Until you meet ADA compliance, it stays there, but gives you help to resolve the issues in your content. But again, that is you on-page content. There’s the code, and media files.
Upon the release of WordPress 5.0 ADA was one of the biggest issues that sadly were missed. Speculation was that 5.0 was released to time with WordCamp Nashville. At that time 280 open tickets existed for Gutenberg Editor.
Therefore, fo ADA reasons, the classic editor is available as a plugin. I predict it will be for quite some time, and we will have two types of editors for WordPress. At least until this issues, and others, are resolved.
I personally have been using Gutenberg on my site. It’s been buggy on the editor for scrolling, and as far as other compliance issues, I’m not sure I’ll stay with the current release.
WordPress 4.9.9 is stable, and thus runs many production sites online still that I know of making your hosting more important and using their security. Such as WP Engine or other managed services for WordPress hosting.
Additionally, in February 2018, Congress passed the ADA Education and Reform Act, a bill designed to make it harder for disabled Americans to sue businesses for discrimination. Republican lawmakers who wrote and passed the bill argue that the law will help curb “frivolous” lawsuits, while opponents have argued that this law will gut the ADA, essentially giving businesses little reason to follow the ADA guidelines at all.source – https://www.searchenginejournal.com/ada-compliant-website/200106/
You can read more about that bill here .
What About ADA and SEO?
Well if you are optimizing your images, then you are probably close to ADA compliance. But you should dive deeper anyway into that media folder. SEO’s include and consider with images for example:
- Alt text
- Image Filename
- Title text
- Compliant HTML
These help ranking, but also cover your bases on ADA. But be careful of the fear mongering that is happening. If you are managing municipality sites, schools, and other institutions, you may want to address ADA.

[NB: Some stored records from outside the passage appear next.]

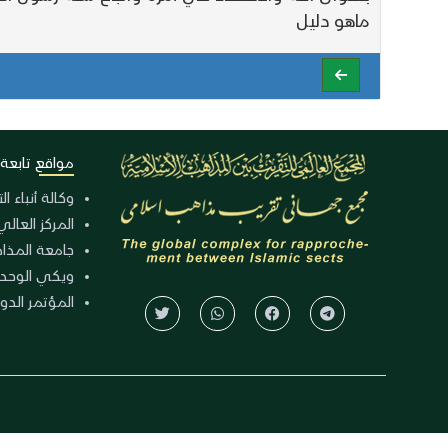
ماهو دليل
مواقع تابعة
وكالة أنباء ا
المركز العالي
جامعة المذا
ويكي الوحد
المؤتمر الدولي الـ 39 للوح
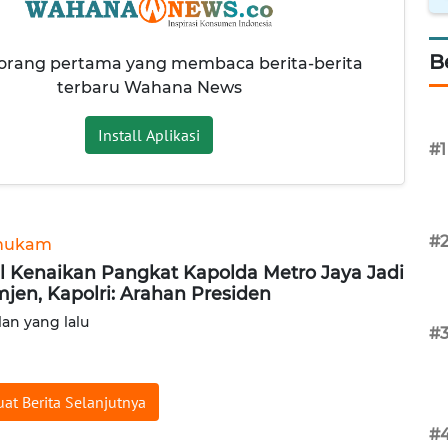
B
 orang pertama yang membaca berita-berita
terbaru Wahana News
Install Aplikasi
#1
#
hukam
l Kenaikan Pangkat Kapolda Metro Jaya Jadi
jen, Kapolri: Arahan Presiden
lan yang lalu
#
at Berita Selanjutnya
#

But before you panic, understand that your risk of lawsuit might not be as high. Unless you have not been keeping an eye on your compliance or your sites terribly dated in its design.

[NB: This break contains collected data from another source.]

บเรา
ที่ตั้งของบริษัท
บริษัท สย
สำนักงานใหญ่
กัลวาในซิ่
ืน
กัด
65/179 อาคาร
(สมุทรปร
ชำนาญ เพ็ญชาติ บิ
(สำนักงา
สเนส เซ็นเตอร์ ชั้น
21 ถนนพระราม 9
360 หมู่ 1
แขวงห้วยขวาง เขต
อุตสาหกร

ADA is not going away, and the Department of Justice has made it clear that these legal requirements are coming. Optimizing websites ADA compliance will serve to create better content. That makes it usable by more people, with or without disability.
Web design best practices
Focus on making your content available in different forms for different devices and audiences. Try to design your website logically. Therefore it will be easy to use, and make your website technically sound.